Ciò nonostante, il fatto che i palestinesi in Israele, quest’anno, abbiano ricordato l’anniversario della Nakba in tutto il paese dimostra che dopo i 65 anni Israele ha fallito nel tentativo di cancellare il loro senso di identità e il legame alla loro terra. Israele non ha nemmeno avuto successo con le proprie leggi discriminatorie mirate a rompere i legami tra loro e il resto del popolo palestinese, al contrario questo legame è diventato più forte. Tutti i palestinesi a quest’oggi, condividono l’aspirazione comune di ritornare alle proprie case.
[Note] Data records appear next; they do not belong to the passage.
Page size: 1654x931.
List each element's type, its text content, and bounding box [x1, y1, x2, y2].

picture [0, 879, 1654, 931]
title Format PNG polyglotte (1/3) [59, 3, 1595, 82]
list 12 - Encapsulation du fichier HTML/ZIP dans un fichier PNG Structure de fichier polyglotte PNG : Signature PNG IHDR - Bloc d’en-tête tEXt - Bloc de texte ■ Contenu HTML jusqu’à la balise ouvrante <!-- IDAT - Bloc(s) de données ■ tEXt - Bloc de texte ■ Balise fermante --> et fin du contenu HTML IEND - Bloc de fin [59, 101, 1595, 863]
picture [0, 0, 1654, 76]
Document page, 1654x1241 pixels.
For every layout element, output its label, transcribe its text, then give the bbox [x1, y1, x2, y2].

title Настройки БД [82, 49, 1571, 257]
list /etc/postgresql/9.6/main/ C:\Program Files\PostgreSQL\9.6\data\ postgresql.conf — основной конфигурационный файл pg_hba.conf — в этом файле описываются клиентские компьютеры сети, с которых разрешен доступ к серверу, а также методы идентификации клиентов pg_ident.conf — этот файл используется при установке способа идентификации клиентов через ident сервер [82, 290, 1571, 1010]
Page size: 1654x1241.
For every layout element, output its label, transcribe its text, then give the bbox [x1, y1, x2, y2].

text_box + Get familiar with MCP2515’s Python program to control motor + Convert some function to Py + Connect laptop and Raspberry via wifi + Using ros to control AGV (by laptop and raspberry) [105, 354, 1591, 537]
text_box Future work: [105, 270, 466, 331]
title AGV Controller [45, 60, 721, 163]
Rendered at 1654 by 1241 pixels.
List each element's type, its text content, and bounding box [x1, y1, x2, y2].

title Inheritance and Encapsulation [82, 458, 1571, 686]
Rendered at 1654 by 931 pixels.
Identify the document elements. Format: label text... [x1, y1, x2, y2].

Dopo tutti i sacrifici che hanno fatto negli ultimi 65 anni è inconcepibile che il Palestinesi esiliati in Israele si sottomettano ad un’ulteriore pulizia etnica.

Il problema degli esiliati residenti in Israele differisce solo marginalmente da quello degli altri rifugiati nella diaspora. Senza dubbio, tutti condividono l’esperienza comune di espropriazione e deportazione, ma il fatto che gli esiliati residenti non abbiano attraversato i confini internazionali, questi ultimi non hanno accesso agli aiuti umanitari dall’Alto commissariato delle Nazioni Unite per i rifugiati e dall’ Agenzia delle Nazioni Unite per il Soccorso e l’Occupazione, che hanno avuto una brusca interruzione nel 1952 quando Israele ha deciso di prendere la popolazione sotto la propria responsabilità. Molto semplicemente, in maniera molto cinica, il governo d’Israele voleva distoglierle la tensione dal maltrattamento dei propri cittadini palestinesi, che aveva ricevuto una sanzione ufficiale, e impedire loro di avere accesso ad una protezione legale internazionale.

L’intera storia degli esiliati residenti in Israele deve ancora essere raccontata. Dopo 65 anni il loro sogno di ritorno rimane irrealizzato. Come la generazione che fu forzatamente sfollata nel 1948, anche loro hanno il diritto di tornare alle proprie case. La loro vita, le loro lotte e i loro sacrifici negli ultimi sessant’anni sono stati tutti rivolti verso l’obiettivo di ritornare. Israele lo potrà ritardare per qualche tempo ma non potrà impedirlo nel lungo termine, perché nessun popolo nella storia ha mai accettato completamente la perdita della propria terra natia. Il giorno dei Palestinesi arriverà, con o senza l’approvazione del governo israeliano.